-- Record extracts --
━━━━━━

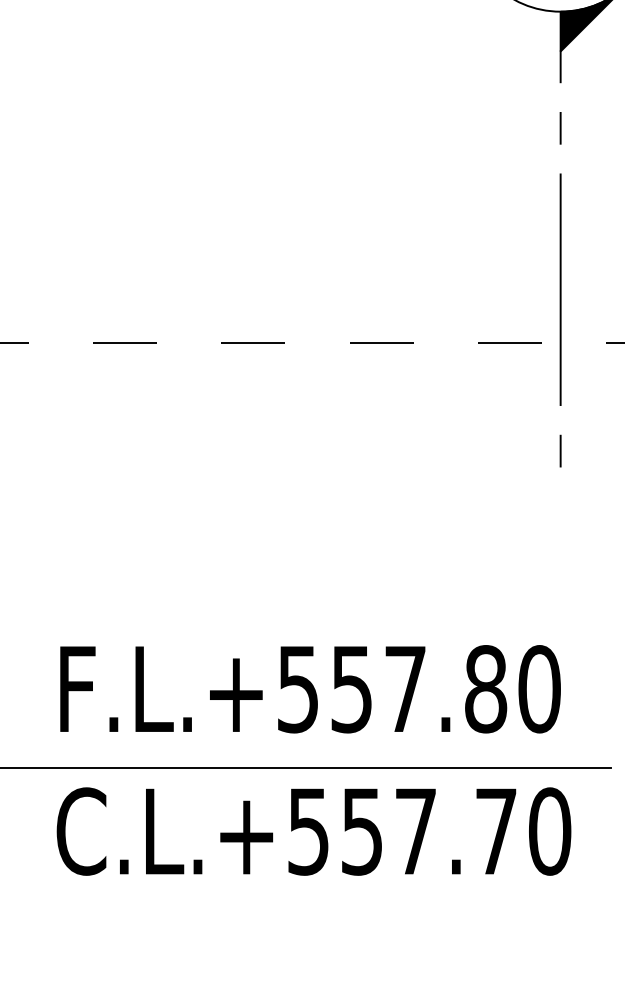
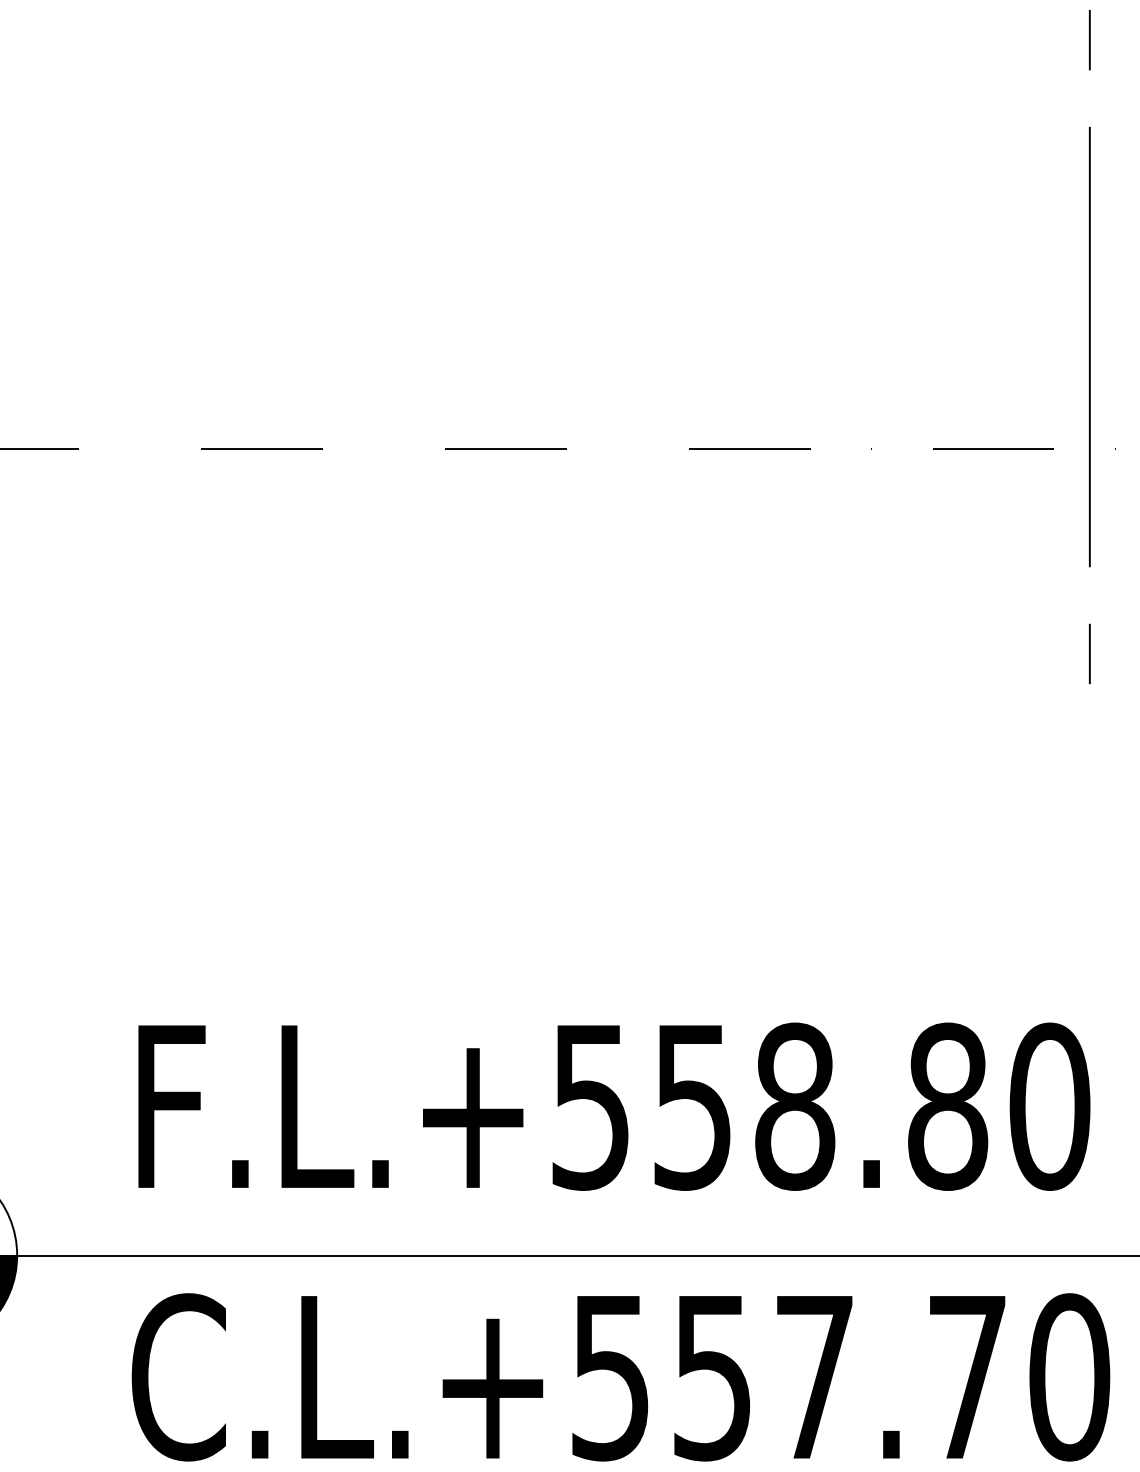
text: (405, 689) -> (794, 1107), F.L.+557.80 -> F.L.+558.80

━━━━━━

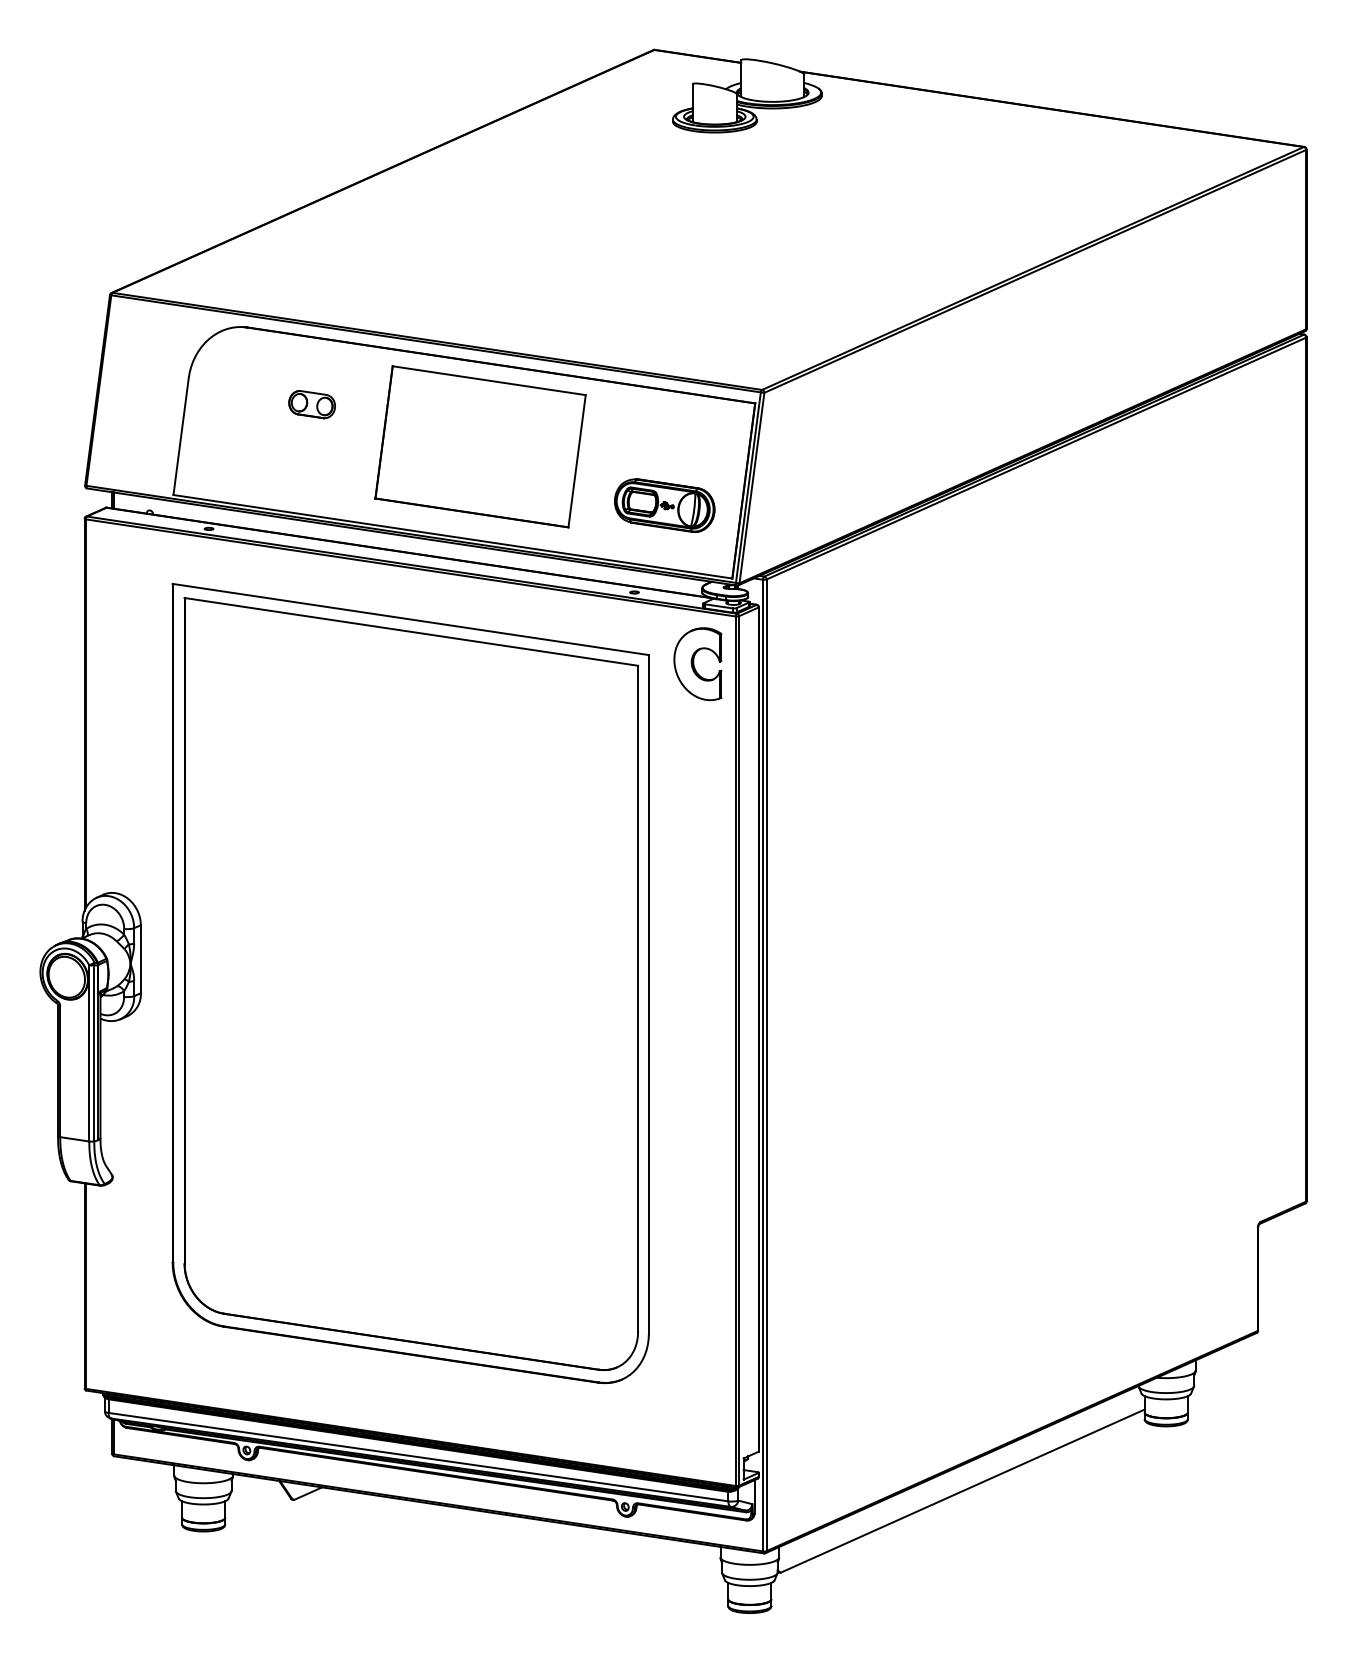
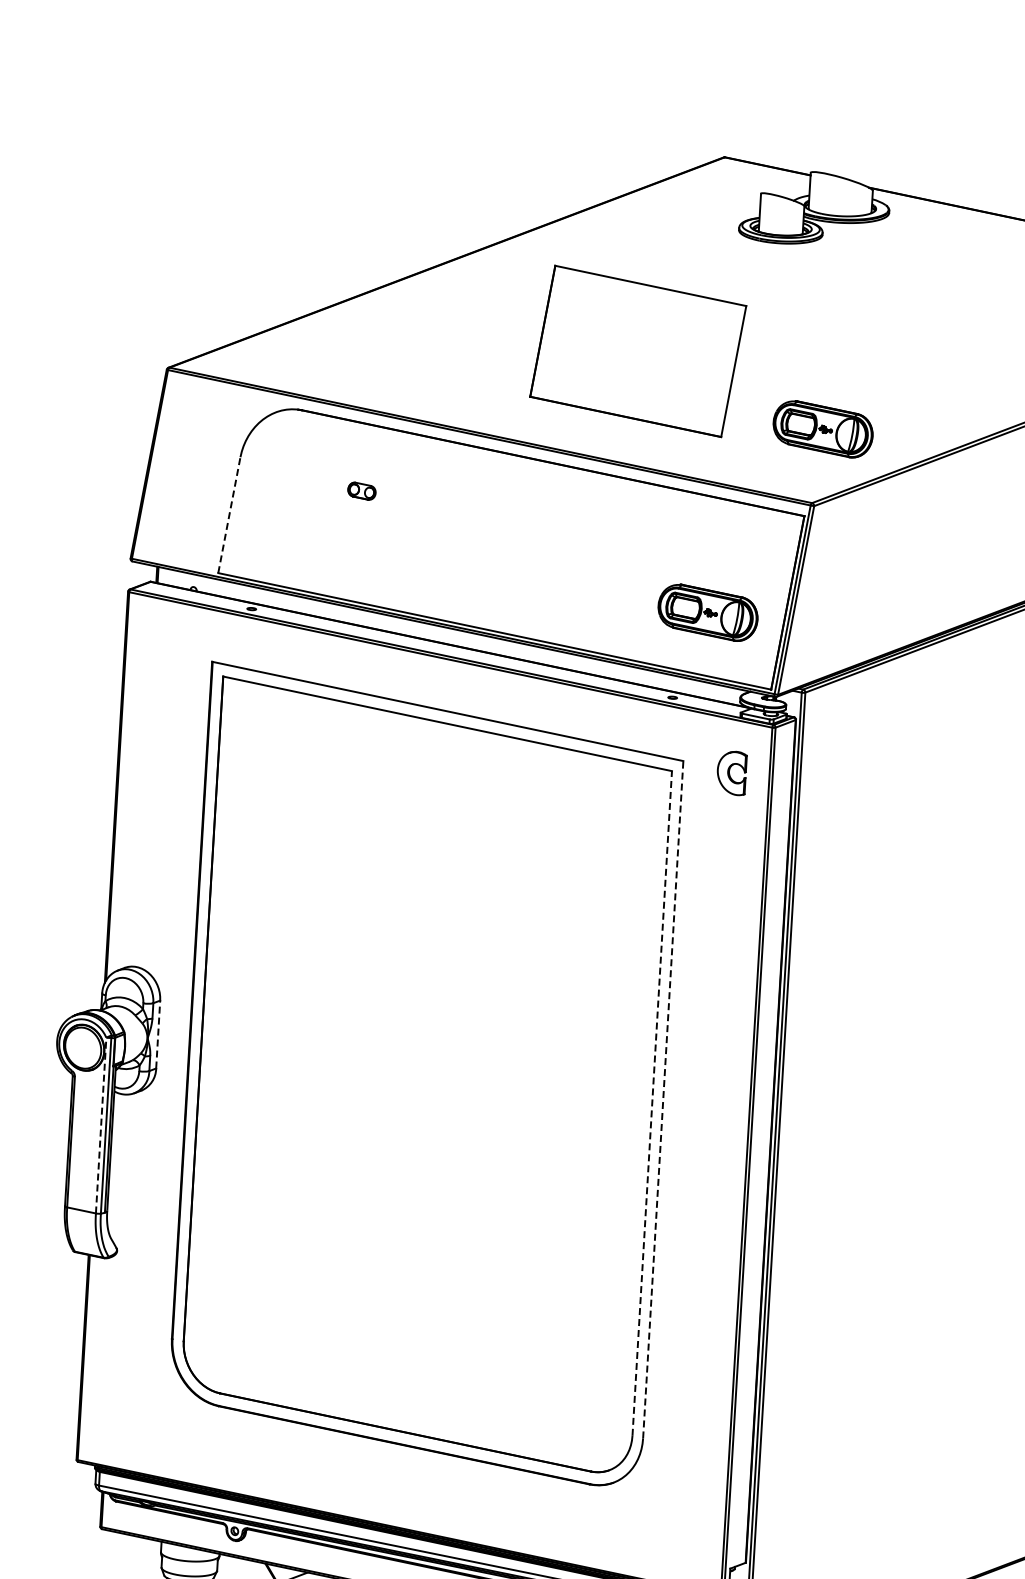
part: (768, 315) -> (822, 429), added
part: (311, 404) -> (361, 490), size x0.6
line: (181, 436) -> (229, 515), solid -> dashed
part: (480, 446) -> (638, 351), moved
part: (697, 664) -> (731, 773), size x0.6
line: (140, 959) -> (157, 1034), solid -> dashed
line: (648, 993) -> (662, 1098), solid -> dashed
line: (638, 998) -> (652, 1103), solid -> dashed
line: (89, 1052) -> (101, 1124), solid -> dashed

━━━━━━

Retype exactly, and only, the lines above from the one where "part: (311, 404) -> (361, 490), size x0.6" occurs up to and including the one where "line: (89, 1052)" occurs.

part: (311, 404) -> (361, 490), size x0.6
line: (181, 436) -> (229, 515), solid -> dashed
part: (480, 446) -> (638, 351), moved
part: (697, 664) -> (731, 773), size x0.6
line: (140, 959) -> (157, 1034), solid -> dashed
line: (648, 993) -> (662, 1098), solid -> dashed
line: (638, 998) -> (652, 1103), solid -> dashed
line: (89, 1052) -> (101, 1124), solid -> dashed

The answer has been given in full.